# Storage to Bronze Pipeline Documentation
### Overview
This notebook is responsible for loading raw data from the source (Azure Data Lake Storage) into the Bronze layer using Delta Live Tables (DLT). 

### Process
- Authenticate to access data in ADLS
- Configure bronze layer dictionary
- Create DLT tables function
- Kick off function to loop through dictionary and create DLT tables

## 1. Authenticate  
The following code authenticates access to the Azure Data Lake Storage (ADLS) using a stored secret in Azure Key Vault.

- `storage_account_name`: Name of the Azure storage account.
- `secret_scope`: The secret scope from Azure Key Vault.
- `secret_key`: The key to access the storage account.  

This configuration allows us to securely access the storage account and load data.

In [0]:
# Define variables for storage authentication
storage_account_name = "dornystorage"
secret_scope = "dorny-key-vault"
secret_key = "storage"

# Run this to set authentication
spark.conf.set(
    f"fs.azure.account.key.{storage_account_name}.dfs.core.windows.net",
    dbutils.secrets.get(scope=secret_scope, key=secret_key))


## 2. Bronze Layer Configuration
The Bronze layer is used to store raw, untransformed data. This section of the code defines the base path to the Bronze layer and sets up a dictionary with table configurations that specify the folder structure for each table in the Bronze layer.

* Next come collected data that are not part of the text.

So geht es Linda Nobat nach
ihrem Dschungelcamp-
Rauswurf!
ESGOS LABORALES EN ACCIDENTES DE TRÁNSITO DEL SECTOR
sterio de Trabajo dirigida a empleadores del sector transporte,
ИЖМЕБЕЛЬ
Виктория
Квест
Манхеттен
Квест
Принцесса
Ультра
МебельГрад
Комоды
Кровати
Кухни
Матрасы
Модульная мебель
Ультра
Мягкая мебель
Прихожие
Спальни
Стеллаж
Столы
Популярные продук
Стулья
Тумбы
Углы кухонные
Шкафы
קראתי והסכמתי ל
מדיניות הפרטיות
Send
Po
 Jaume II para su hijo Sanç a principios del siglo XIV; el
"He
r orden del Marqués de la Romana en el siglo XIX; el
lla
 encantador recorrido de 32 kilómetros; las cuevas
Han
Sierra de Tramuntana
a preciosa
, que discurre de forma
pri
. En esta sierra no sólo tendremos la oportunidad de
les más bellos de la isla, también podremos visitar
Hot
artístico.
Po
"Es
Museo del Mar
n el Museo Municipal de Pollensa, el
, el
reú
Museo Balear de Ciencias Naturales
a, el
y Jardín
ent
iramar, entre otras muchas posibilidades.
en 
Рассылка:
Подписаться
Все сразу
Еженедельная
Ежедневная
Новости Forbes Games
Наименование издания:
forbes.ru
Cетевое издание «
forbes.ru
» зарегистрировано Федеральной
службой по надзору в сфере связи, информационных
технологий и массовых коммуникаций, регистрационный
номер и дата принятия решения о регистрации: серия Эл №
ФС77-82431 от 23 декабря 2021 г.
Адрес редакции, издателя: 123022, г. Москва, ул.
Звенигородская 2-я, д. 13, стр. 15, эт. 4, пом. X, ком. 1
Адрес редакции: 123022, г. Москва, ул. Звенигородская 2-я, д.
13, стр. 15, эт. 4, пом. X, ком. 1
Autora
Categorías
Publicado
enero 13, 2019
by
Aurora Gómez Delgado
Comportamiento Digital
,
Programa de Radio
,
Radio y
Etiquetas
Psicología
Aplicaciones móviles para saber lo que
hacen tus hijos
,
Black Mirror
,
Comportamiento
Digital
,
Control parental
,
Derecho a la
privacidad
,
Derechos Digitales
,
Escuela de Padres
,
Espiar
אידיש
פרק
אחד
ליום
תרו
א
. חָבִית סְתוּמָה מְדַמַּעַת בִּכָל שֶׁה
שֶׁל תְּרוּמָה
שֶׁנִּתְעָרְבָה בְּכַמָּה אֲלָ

- `bronze_base_path`: The root directory in the Azure Data Lake Storage where all Bronze layer data resides.
- `bronze_tables_config`: A dictionary mapping each table name to its corresponding folder in the Bronze layer.

In [0]:
import dlt
from pyspark.sql.functions import *

# Base path for Bronze layer
bronze_base_path = r"abfss://bronze@dornystorage.dfs.core.windows.net/SalesLT/"

In [0]:
# Dictionary to store table configurations
bronze_tables_config = {
    "adventureworks.bronze.Address": {
        "folder": "Address"
    },
    "adventureworks.bronze.Customer": {
        "folder": "Customer"
    },
    "adventureworks.bronze.CustomerAddress": {
        "folder": "CustomerAddress"
    },
    "adventureworks.bronze.Product": {
        "folder": "Product"
    },
    "adventureworks.bronze.ProductCategory": {
        "folder": "ProductCategory"
    },
    "adventureworks.bronze.ProductDescription": {
        "folder": "ProductDescription"
    },
    "adventureworks.bronze.ProductModel": {
        "folder": "ProductModel"
    },
    "adventureworks.bronze.ProductModelProductDescription": {
        "folder": "ProductModelProductDescription"
    },
    "adventureworks.bronze.SalesOrderDetail": {
        "folder": "SalesOrderDetail"
    },
    "adventureworks.bronze.SalesOrderHeader": {
        "folder": "SalesOrderHeader"
    }
}

## 3. Function to Create DLT Tables
The function create_bronze_table dynamically creates Delta Live Tables (DLT) for each table in the Bronze layer. It reads data in real-time from the specified folder, adds an ingestion timestamp, and stores the data with file path metadata.

### Function Details:
- `@dlt.table`: This decorator defines the DLT table and includes properties such as the table name, comment, and quality level. The quality is set to "bronze", indicating that the data is raw and untransformed.
- `load_data()`: This function reads the data from the specified folder in the Azure Data Lake Storage (ADLS) as Parquet files, adds an ingestion timestamp, and captures the file path from which the data is ingested.

In [0]:
# Function to dynamically create DLT tables
def create_bronze_table(table_name, folder):
    @dlt.table(
        name=table_name,
        comment="Raw data from Bronze layer",
        table_properties={
            "quality": "bronze",
            "pipelines.reset.allowed": "false"}
    )
    def load_data():
        table_path = f"{bronze_base_path}{folder}/"
        return (
            spark.readStream
            .format("cloudFiles")
            .option("cloudFiles.format", "parquet")
            .load(table_path)
            .withColumn("ingestion_time", current_timestamp())  # Add ingestion timestamp
            .withColumn("source_file", col("_metadata.file_path"))  # Use _metadata.file_path instead of input_file_name
        )


## 4. Creating Tables for All Configured Data  
The loop below iterates over the `bronze_tables_config` dictionary and calls the `create_bronze_table` function for each table, passing the table name and folder as parameters.
This dynamically creates DLT tables for each entry in the configuration, ensuring that the data is loaded into the correct table and folder in the Bronze layer.

In [0]:
# Loop through the dictionary to create tables
for table_name, config in bronze_tables_config.items():
    create_bronze_table(table_name, config["folder"])

Name,Type
SalesOrderID,int
RevisionNumber,int
OrderDate,timestamp
DueDate,timestamp
ShipDate,timestamp
Status,int
OnlineOrderFlag,boolean
SalesOrderNumber,string
PurchaseOrderNumber,string
AccountNumber,string


# Additional Notes
- Ingestion Timestamp: The ingestion timestamp (ingestion_time) is added to each record to keep track of when the data was ingested into the pipeline.
File Path: The source file path (source_file) is extracted from the metadata of the file being ingested. This can be useful for traceability and debugging purposes.